The loss of my precious work? My
ideas and my emotions, stored away, lost forever? But I met the disappearance of my flash
drives with a kind of dismayed resignation that surprised even me. Where are the tears? I wondered. Why am I not more upset about this?
The fact is
that this has happened to me before—many times, I think I can say now. The first time, I was fourteen or so, and I
had been working on my first novel series.

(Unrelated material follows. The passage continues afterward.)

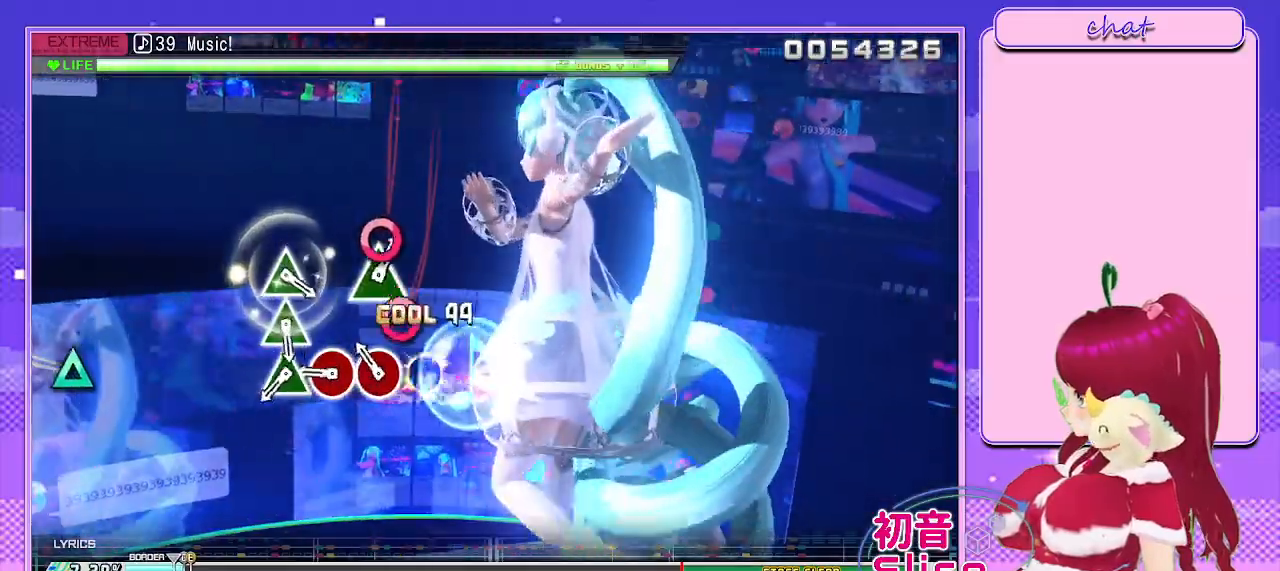
{"buttons": [], "left_stick": "center", "right_stick": "center", "events": [[50, "SQUARE", "up"], [150, "CIRCLE", "down"], [283, "CIRCLE", "up"], [383, "CIRCLE", "down"], [467, "CIRCLE", "up"]]}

I was so excited about it. I’d
made notes, drawn maps, written poems for the world I created. I had one novel finished and another
two-thirds done. I was so proud of
it. Then our family computer
crashed. I had no back-ups, and the work
was lost. All that time, all that energy,
wasted. I cried for hours. Since then it’s happened again: when my own
laptop crashed in my sophomore year of college and just this year in January,
and when a flash drive died on me and the files on it could not be saved.
I thought I’d
learned from this. The two flash drives
were updated (somewhat) regularly, and I kept them with me always. I felt secure with them. But this time the failure was human, not
technological, and my files were gone again.
Finally
now, I view this with acceptance. It’s a
sort of battle I’m fighting, struggling to preserve my stories, my thoughts and
feelings. These things are supposed to
fade—it’s what they do, making room for the new. And for writers these days, the loss of our
work is a risk we always have to take.
Even paper can be soaked, torn, burned, lost. What part of our work is visible is nothing
but a record of our true calling, which is ethereal and transient. If the record is lost, then the
thoughts we wanted to preserve are long gone.
I’m still
fighting the battle, of course. I have
new flash drives, new plans for greater care and security. But I’m beginning to acknowledge that there will
be casualties in the writer’s war. My
hope now is that my desire to write, my need to create, is never one of them.